California commits to teaching "media literacy" in public classrooms

Sacramento, California - Beginning next year, California's public school students will be required to take media literacy courses that will help them identify fake news posted online while also being able to tell the difference between legitimate news articles and paid advertising.

California public school students will soon be required to take media literacy courses.
California public school students will soon be required to take media literacy courses.  © IMAGO / Panthermedia

The new instruction will slowly be integrated into the curriculum of students from kindergarten through high school under Assembly Bill 873, authored by Assemblymember Marc Berman, a Democrat from Menlo Park, and signed into law by Governor Gavin Newsom in October.

Media literacy content will be included in English language arts, mathematics, science, history, and social science curriculums.

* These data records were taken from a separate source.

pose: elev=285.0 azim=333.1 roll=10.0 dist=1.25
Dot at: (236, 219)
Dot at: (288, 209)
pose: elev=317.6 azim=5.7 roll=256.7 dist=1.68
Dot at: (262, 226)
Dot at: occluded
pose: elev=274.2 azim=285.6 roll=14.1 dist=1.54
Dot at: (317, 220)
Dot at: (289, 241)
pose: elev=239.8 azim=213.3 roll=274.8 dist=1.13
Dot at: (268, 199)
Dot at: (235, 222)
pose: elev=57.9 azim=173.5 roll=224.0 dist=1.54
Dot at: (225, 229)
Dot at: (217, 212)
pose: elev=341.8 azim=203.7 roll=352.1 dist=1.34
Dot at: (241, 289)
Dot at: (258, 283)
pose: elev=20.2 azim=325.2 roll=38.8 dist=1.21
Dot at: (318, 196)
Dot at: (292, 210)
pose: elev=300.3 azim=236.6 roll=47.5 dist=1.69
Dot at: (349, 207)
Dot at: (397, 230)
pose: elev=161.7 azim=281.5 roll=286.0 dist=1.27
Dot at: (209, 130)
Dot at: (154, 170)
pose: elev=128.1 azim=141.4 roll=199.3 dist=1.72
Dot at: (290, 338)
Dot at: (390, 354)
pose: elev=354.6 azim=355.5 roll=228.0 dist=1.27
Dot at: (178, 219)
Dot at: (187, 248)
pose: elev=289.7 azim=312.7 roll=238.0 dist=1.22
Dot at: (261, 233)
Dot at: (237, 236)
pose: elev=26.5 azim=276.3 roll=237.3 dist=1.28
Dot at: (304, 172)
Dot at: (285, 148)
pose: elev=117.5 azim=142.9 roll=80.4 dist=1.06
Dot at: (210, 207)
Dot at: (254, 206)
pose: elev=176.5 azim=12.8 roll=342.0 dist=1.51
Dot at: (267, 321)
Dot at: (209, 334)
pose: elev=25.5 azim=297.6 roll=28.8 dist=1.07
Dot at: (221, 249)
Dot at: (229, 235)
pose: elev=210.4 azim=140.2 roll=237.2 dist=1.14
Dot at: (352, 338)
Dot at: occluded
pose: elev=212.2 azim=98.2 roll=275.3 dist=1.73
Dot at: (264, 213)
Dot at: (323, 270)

The law was necessitated by young people's growing reliance on the internet and social media platforms, such as TikTok, Instagram, and X, for news and information, Berman said.

Texas, New Jersey, and Delaware have also passed strong media literacy laws, according to Media Literacy Now, a nonprofit research organization.

Media literacy necessary to recognize misinformation

"Teaching media literacy is a key strategy to support our children, their families, and our society that are inundated with misinformation and disinformation on social media networks and digital platforms," said Berman. "We have a responsibility to teach the next generation to be more critical consumers of online content and more guarded against misinformation, propaganda, and conspiracy theories."

State leaders have a "strong interest," the new legislation says, in ensuring young Californians are equipped to properly confront the misinformation found on digital platforms, as the reach and influence of these platforms are only expected to increase in the future.

"As we've seen too often in the last decade, what happens online can have the most terrifying of real-world impacts," Berman said. "From climate denial to vaccine conspiracy theories to the January 6 attack on our nation's Capitol, the spread of online misinformation has had global and deadly consequences."